Sans cruauté mais sans compromis
Crossroads est le nom de la paroisse de Russ, un lieu “à la croisée des chemins”, presque hippie par certains aspects – on s’y prend dans les bras, on s’y parle librement. Or c’est, rappelle Franzen dans la première moitié du livre, l’essence même du christianisme : une communauté fondée sur l’amour de son prochain et le devoir absolu de dire la vérité.
Non que l’écrivain, aujourd’hui sexagénaire, soit “revenu à Dieu” avec l’âge – à cette communauté mennonite dans laquelle il a grandi, comme il l’écrivait dans ses mémoires (La Zone d’inconfort, Éditions de l’Olivier, 2007). Sa plume est toujours aussi mordante, sans cruauté mais sans compromis vis-à-vis de la religion comme de ses personnages. Russ est parfois attendrissant, avec cette culpabilité qui lui colle à la peau, ce masochisme inhérent à toute forme de christianisme.
Il n’en est pas moins pitoyable, lâche dans son désir facile pour une veuve éplorée. Les protagonistes de Crossroads sont attachants, parfois fascinants. À les suivre sur des centaines de pages, à plonger dans leurs dilemmes, leur intimité, on a l’impression de les connaître comme des membres de notre propre famille.
“Crossroads” remonte dans le passé de ses personnages par une série de flashbacks et d’ellipses admirablement orchestrés
Le mystère épais de la foi
Franzen est impressionnant par sa capacité à nous faire entrer dans ses personnages, et dans une époque qui fut sa jeunesse.
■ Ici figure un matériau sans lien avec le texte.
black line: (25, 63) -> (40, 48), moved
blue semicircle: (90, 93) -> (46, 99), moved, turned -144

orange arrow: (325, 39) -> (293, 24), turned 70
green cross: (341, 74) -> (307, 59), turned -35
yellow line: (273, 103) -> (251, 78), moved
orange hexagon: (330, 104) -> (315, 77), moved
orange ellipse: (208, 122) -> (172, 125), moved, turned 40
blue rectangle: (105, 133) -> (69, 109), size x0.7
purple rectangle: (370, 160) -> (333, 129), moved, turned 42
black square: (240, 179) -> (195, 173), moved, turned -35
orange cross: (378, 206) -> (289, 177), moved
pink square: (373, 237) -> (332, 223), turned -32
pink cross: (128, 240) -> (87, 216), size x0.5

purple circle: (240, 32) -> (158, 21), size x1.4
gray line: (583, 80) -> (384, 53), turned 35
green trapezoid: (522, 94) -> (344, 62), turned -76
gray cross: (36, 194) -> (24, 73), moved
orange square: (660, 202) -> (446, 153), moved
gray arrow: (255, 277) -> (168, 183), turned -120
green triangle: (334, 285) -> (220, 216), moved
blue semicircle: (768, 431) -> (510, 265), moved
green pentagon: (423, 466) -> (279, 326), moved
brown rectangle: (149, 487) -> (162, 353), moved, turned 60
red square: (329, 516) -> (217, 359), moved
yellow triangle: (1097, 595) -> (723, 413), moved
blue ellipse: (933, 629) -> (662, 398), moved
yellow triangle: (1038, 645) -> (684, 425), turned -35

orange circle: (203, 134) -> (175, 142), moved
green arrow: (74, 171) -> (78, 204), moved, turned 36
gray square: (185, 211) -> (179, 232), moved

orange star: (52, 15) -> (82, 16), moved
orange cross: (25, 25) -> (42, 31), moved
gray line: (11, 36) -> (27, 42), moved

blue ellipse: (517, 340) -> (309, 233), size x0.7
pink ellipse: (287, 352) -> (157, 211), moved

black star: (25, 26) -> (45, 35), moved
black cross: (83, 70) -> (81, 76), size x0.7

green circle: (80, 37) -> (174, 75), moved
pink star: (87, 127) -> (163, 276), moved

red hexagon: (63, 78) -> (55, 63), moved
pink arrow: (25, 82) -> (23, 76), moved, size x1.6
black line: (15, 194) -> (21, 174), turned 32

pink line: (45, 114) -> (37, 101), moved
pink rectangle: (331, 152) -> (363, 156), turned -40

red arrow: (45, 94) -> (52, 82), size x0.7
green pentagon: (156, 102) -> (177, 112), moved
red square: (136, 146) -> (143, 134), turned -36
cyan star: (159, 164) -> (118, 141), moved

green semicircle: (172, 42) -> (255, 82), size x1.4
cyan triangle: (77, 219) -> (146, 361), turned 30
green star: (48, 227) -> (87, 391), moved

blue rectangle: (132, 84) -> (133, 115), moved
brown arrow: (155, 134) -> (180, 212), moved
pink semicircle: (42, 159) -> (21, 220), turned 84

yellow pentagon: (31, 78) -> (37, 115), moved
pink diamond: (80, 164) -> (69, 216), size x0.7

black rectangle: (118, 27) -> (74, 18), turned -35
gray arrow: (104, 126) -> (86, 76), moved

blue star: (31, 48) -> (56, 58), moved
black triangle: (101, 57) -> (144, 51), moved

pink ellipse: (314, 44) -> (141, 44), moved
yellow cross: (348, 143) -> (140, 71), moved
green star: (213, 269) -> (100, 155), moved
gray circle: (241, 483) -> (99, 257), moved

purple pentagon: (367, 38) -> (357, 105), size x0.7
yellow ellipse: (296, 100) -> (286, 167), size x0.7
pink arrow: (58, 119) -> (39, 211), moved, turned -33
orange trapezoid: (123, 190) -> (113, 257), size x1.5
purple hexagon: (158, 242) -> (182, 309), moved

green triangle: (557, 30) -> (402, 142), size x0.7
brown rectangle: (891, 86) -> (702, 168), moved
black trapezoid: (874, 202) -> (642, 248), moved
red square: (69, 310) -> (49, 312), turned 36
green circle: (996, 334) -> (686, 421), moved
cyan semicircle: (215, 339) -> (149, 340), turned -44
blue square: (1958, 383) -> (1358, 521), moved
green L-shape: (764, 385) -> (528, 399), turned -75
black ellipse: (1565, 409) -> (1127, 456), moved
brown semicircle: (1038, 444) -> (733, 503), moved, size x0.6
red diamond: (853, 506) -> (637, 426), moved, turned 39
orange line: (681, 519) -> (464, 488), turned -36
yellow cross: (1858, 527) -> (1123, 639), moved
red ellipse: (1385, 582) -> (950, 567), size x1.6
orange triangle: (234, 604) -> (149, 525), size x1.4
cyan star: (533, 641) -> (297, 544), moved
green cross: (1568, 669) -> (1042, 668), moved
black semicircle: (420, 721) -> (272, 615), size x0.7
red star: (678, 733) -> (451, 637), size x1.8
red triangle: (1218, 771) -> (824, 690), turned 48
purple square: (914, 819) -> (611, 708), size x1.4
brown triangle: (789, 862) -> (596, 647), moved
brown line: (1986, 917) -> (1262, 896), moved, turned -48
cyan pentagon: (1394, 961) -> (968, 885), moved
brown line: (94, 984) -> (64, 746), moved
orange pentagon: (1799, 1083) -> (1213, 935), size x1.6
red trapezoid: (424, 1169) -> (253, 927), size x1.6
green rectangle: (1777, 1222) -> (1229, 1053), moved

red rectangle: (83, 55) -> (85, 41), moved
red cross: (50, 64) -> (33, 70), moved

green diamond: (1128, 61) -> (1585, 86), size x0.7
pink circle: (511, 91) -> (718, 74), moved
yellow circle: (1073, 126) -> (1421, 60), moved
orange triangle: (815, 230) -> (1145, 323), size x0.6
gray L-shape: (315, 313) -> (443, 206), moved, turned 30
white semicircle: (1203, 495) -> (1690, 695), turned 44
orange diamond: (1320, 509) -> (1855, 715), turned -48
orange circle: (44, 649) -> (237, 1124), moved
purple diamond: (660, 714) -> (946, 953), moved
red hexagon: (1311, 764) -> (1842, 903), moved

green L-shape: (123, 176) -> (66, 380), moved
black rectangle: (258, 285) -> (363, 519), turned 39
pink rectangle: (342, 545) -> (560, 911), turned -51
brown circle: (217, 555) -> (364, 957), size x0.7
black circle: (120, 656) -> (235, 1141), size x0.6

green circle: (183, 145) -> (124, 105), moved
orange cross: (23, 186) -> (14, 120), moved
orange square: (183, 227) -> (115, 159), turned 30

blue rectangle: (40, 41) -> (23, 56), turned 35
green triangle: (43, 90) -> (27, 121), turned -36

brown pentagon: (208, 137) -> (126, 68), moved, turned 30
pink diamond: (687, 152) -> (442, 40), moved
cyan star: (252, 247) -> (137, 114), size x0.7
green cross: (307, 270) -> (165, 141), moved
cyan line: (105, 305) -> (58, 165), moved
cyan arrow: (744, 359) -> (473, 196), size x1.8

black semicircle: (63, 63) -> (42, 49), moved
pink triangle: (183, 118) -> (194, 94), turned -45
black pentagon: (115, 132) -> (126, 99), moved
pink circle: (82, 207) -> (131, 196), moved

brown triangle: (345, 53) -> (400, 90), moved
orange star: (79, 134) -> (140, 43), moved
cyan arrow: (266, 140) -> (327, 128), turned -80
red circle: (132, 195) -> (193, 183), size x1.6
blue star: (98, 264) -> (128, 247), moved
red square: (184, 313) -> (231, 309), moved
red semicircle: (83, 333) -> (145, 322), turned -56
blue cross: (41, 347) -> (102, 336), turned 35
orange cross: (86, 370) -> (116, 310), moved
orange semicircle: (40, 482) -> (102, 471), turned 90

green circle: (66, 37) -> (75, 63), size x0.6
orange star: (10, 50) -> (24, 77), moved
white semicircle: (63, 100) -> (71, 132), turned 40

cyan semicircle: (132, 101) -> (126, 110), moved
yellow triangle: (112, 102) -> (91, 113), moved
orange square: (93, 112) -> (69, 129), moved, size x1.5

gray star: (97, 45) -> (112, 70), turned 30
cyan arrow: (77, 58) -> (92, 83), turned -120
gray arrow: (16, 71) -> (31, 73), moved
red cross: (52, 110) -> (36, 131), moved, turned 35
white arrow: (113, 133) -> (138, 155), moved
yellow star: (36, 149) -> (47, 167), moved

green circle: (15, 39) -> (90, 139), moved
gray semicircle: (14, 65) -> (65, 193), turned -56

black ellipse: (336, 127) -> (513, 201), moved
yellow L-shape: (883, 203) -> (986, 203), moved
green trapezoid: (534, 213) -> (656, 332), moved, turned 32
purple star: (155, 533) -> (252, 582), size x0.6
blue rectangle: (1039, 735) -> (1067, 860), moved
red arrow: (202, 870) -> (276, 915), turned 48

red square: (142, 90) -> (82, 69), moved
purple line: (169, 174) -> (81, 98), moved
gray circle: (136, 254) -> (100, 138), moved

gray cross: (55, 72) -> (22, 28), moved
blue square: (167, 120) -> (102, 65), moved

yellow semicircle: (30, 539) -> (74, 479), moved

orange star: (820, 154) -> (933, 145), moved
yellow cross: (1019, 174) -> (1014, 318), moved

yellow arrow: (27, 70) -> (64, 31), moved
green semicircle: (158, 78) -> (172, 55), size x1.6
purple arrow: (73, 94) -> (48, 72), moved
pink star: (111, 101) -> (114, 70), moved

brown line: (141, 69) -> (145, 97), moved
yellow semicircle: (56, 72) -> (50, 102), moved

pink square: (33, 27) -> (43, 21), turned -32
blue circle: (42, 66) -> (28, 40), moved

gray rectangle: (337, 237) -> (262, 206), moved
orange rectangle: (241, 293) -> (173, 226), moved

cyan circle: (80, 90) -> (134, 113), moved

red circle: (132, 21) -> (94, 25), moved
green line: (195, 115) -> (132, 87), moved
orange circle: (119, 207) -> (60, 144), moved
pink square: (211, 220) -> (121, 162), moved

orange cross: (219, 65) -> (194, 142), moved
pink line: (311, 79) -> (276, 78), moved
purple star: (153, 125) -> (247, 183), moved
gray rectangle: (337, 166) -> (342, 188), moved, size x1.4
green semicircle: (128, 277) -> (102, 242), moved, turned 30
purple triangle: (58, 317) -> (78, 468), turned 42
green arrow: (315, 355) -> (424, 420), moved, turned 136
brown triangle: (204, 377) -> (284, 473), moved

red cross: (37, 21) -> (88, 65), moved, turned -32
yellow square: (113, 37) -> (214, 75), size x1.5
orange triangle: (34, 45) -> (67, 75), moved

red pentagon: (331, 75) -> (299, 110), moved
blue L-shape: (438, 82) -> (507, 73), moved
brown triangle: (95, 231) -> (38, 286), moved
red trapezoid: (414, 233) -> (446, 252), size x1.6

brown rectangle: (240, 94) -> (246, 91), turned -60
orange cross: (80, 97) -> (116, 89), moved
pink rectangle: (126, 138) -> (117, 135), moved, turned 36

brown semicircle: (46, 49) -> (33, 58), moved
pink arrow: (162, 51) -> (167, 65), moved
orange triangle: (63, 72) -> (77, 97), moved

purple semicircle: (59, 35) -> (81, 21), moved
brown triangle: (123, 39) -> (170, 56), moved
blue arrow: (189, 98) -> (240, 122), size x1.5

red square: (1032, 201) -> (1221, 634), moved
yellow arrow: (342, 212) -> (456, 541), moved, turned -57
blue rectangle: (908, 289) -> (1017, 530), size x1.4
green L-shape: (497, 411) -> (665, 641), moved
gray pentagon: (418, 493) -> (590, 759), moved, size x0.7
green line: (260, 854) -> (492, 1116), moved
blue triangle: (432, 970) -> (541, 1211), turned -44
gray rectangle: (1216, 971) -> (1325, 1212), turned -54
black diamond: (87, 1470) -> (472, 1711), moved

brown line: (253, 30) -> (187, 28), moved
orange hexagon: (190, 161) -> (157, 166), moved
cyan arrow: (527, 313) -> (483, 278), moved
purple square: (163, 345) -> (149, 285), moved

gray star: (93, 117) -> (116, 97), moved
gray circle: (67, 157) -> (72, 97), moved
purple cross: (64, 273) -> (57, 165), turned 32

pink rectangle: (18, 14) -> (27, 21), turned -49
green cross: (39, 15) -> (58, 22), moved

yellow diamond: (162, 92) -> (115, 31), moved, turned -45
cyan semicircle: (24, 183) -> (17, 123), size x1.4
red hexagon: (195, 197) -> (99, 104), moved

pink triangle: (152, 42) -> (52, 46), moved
Il prend avec ce roman une place nouvelle, celle d’un grand moraliste qui scrute l’âme jusqu’à ses tréfonds les plus obscurs, en sachant que la clef de tant de choses réside dans le mystère épais de la foi, les croyances des un·es et des autres – surtout dans un pays religieux comme les États-Unis d’Amérique.
Crossroads remonte dans le passé de ses personnages par une série de flashbacks et d’ellipses admirablement orchestrés, qui éclairent les parts d’ombre qui les entouraient jusqu’ici. “À mon avis, un véritable roman de famille devrait s’étendre sur plusieurs générations, montrer ainsi comment les modèles se reproduisent”, poursuivait l’écrivain dans le New Yorker. On s’en réjouit : il ne s’agit que du premier tome d’une trilogie à venir.
Crossroads de Jonathan Franzen (Éditions de l’Olivier), traduit de l’anglais (États-Unis) par Olivier Deparis, 704 p., 26€. En librairie.